Durante diversos momentos em minha vida, aprendi que os defeitos (minhas sombras) não precisam ser expurgados de meu corpo, mas sim, que preciso colocar um pouco mais de luz em minhas tendências mais sombrias e abraçá-las. Dá mesma maneira que voar em sonhos de maneira desenfreada, sem segurar as rédeas que me puxarão para realidade, também me tirará do controle.

O equilíbrio é exatamente a dose certa de sombras e luz.

Cinza

É engraçado tocar nesse assunto, ainda mais por eu ser um grande fã de Star Wars. Uma franquia que iniciou tanto sua discussão sobre sombras e luminosidades de maneira tão maniqueísta e que, com o passar dos anos, passou a questionar muito o aspecto cinza da dualidade.

Equilíbrio não é arrancar o lado sombrio e deixar a luz permanecer.

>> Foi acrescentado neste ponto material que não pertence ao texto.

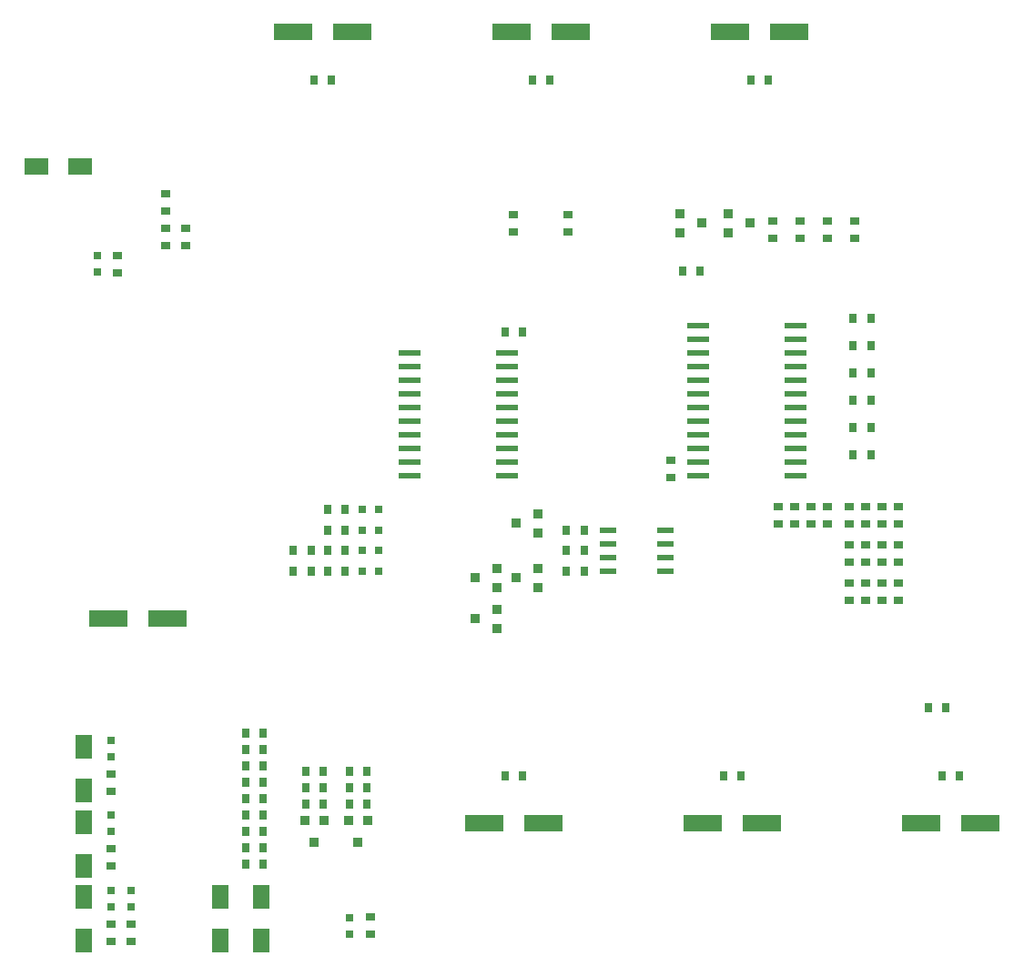
<source format=gtp>
G04 (created by PCBNEW (2013-07-07 BZR 4022)-stable) date 6/13/2014 10:53:15 AM*
%MOIN*%
G04 Gerber Fmt 3.4, Leading zero omitted, Abs format*
%FSLAX34Y34*%
G01*
G70*
G90*
G04 APERTURE LIST*
%ADD10C,0.00590551*%
%ADD11R,0.1417X0.063*%
%ADD12R,0.036X0.036*%
%ADD13R,0.0366142X0.0311024*%
%ADD14R,0.0311024X0.0366142*%
%ADD15R,0.0314961X0.0314961*%
%ADD16R,0.0787402X0.023622*%
%ADD17R,0.0629921X0.023622*%
%ADD18R,0.0610236X0.0866142*%
%ADD19R,0.0866142X0.0610236*%
G04 APERTURE END LIST*
G54D10*
G54D11*
X26583Y12500D03*
X24417Y12500D03*
X10667Y20000D03*
X12833Y20000D03*
X34583Y12500D03*
X32417Y12500D03*
X33417Y41500D03*
X35583Y41500D03*
X25417Y41500D03*
X27583Y41500D03*
X17417Y41500D03*
X19583Y41500D03*
X42583Y12500D03*
X40417Y12500D03*
G54D12*
X19450Y12600D03*
X20150Y12600D03*
X19800Y11800D03*
X17850Y12600D03*
X18550Y12600D03*
X18200Y11800D03*
X26400Y23850D03*
X26400Y23150D03*
X25600Y23500D03*
X24900Y20350D03*
X24900Y19650D03*
X24100Y20000D03*
X26400Y21850D03*
X26400Y21150D03*
X25600Y21500D03*
X33350Y34150D03*
X33350Y34850D03*
X34150Y34500D03*
X31600Y34150D03*
X31600Y34850D03*
X32400Y34500D03*
G54D13*
X13500Y33677D03*
X13500Y34322D03*
X25500Y34177D03*
X25500Y34822D03*
G54D14*
X40677Y16750D03*
X41322Y16750D03*
G54D13*
X27500Y34822D03*
X27500Y34177D03*
G54D14*
X16322Y12200D03*
X15677Y12200D03*
X16322Y14000D03*
X15677Y14000D03*
X16322Y15800D03*
X15677Y15800D03*
X17877Y14400D03*
X18522Y14400D03*
X19477Y14400D03*
X20122Y14400D03*
X17427Y22500D03*
X18072Y22500D03*
X38572Y26000D03*
X37927Y26000D03*
X38572Y27000D03*
X37927Y27000D03*
X38572Y28000D03*
X37927Y28000D03*
X38572Y29000D03*
X37927Y29000D03*
X38572Y30000D03*
X37927Y30000D03*
X38572Y31000D03*
X37927Y31000D03*
G54D13*
X38000Y34572D03*
X38000Y33927D03*
X37000Y34572D03*
X37000Y33927D03*
X36000Y34572D03*
X36000Y33927D03*
X35000Y34572D03*
X35000Y33927D03*
G54D14*
X31677Y32750D03*
X32322Y32750D03*
X18677Y22500D03*
X19322Y22500D03*
X18677Y24000D03*
X19322Y24000D03*
X20122Y13800D03*
X19477Y13800D03*
X18522Y13800D03*
X17877Y13800D03*
X15677Y13400D03*
X16322Y13400D03*
X15677Y15200D03*
X16322Y15200D03*
X15677Y11600D03*
X16322Y11600D03*
G54D13*
X12750Y34322D03*
X12750Y33677D03*
X11500Y8177D03*
X11500Y8822D03*
X20250Y9072D03*
X20250Y8427D03*
G54D14*
X18677Y21750D03*
X19322Y21750D03*
G54D13*
X39000Y24122D03*
X39000Y23477D03*
X36400Y23477D03*
X36400Y24122D03*
X39000Y22722D03*
X39000Y22077D03*
X39000Y21322D03*
X39000Y20677D03*
X39600Y21322D03*
X39600Y20677D03*
X10750Y13677D03*
X10750Y14322D03*
G54D14*
X17427Y21750D03*
X18072Y21750D03*
G54D13*
X11000Y32677D03*
X11000Y33322D03*
X10750Y10927D03*
X10750Y11572D03*
X10750Y8177D03*
X10750Y8822D03*
X37000Y23477D03*
X37000Y24122D03*
X39600Y23477D03*
X39600Y24122D03*
X39600Y22722D03*
X39600Y22077D03*
G54D14*
X18677Y23250D03*
X19322Y23250D03*
X34822Y39750D03*
X34177Y39750D03*
X18822Y39750D03*
X18177Y39750D03*
X26822Y39750D03*
X26177Y39750D03*
X41177Y14250D03*
X41822Y14250D03*
X33177Y14250D03*
X33822Y14250D03*
X25177Y14250D03*
X25822Y14250D03*
X27427Y22500D03*
X28072Y22500D03*
X27427Y23250D03*
X28072Y23250D03*
G54D15*
X20545Y22500D03*
X19954Y22500D03*
X20545Y24000D03*
X19954Y24000D03*
X20545Y21750D03*
X19954Y21750D03*
X11500Y10045D03*
X11500Y9454D03*
X19500Y9045D03*
X19500Y8454D03*
X10250Y33295D03*
X10250Y32704D03*
X10750Y10045D03*
X10750Y9454D03*
X10750Y15545D03*
X10750Y14954D03*
X10750Y12795D03*
X10750Y12204D03*
X20545Y23250D03*
X19954Y23250D03*
G54D13*
X31250Y25177D03*
X31250Y25822D03*
X38400Y21322D03*
X38400Y20677D03*
X38400Y22722D03*
X38400Y22077D03*
X35800Y23477D03*
X35800Y24122D03*
X38400Y24122D03*
X38400Y23477D03*
G54D14*
X25822Y30500D03*
X25177Y30500D03*
X28072Y21750D03*
X27427Y21750D03*
G54D13*
X35200Y23477D03*
X35200Y24122D03*
X37800Y22722D03*
X37800Y22077D03*
X37800Y24122D03*
X37800Y23477D03*
X37800Y21322D03*
X37800Y20677D03*
G54D16*
X21669Y29750D03*
X21669Y29250D03*
X21669Y28750D03*
X21669Y28250D03*
X21669Y27750D03*
X21669Y27250D03*
X21669Y26750D03*
X21669Y26250D03*
X21669Y25750D03*
X21669Y25250D03*
X25250Y25250D03*
X25250Y25750D03*
X25250Y26250D03*
X25250Y26750D03*
X25250Y27250D03*
X25250Y27750D03*
X25250Y28250D03*
X25250Y28750D03*
X25250Y29250D03*
X25250Y29750D03*
X35830Y25250D03*
X35830Y25750D03*
X35830Y26250D03*
X35830Y26750D03*
X35830Y27250D03*
X35830Y27750D03*
X35830Y28250D03*
X35830Y28750D03*
X35830Y29250D03*
X35830Y29750D03*
X35830Y30250D03*
X35830Y30750D03*
X32250Y30750D03*
X32250Y30250D03*
X32250Y29750D03*
X32250Y29250D03*
X32250Y28750D03*
X32250Y28250D03*
X32250Y27750D03*
X32250Y27250D03*
X32250Y26750D03*
X32250Y26250D03*
X32250Y25750D03*
X32250Y25250D03*
G54D17*
X31062Y21750D03*
X31062Y22250D03*
X31062Y22750D03*
X31062Y23250D03*
X28937Y23250D03*
X28937Y22750D03*
X28937Y22250D03*
X28937Y21750D03*
G54D14*
X15677Y11000D03*
X16322Y11000D03*
X15677Y12800D03*
X16322Y12800D03*
X15677Y14600D03*
X16322Y14600D03*
G54D13*
X12750Y35572D03*
X12750Y34927D03*
G54D14*
X19477Y13200D03*
X20122Y13200D03*
X17877Y13200D03*
X18522Y13200D03*
G54D12*
X24900Y21850D03*
X24900Y21150D03*
X24100Y21500D03*
G54D18*
X14750Y8192D03*
X14750Y9807D03*
X16250Y8192D03*
X16250Y9807D03*
X9750Y13692D03*
X9750Y15307D03*
X9750Y10942D03*
X9750Y12557D03*
G54D19*
X8011Y36574D03*
X9625Y36574D03*
G54D18*
X9750Y8192D03*
X9750Y9807D03*
M02*

</source>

Muita luz pode nos cegar. Entretanto, quanto mais sombra existe, menos enxergamos também.

Então, tal qual Dave Filoni (produtor e roteirista das séries The Clone Wars, Rebels e The Mandalorian, para o universo expandido de Star Wars), Taiyo Matsumoto, ainda em 1994, mostrou que a melhor dose para o equilíbrio é ter a sombra e a luz unidas.

E só com as duas juntas conseguimos segurar a sanidade mental em uma cidade tão violenta. E sabemos muito bem, vivendo no brasil de hoje, como a violência pode chegar em diversos caminhos diferentes em nosso coração.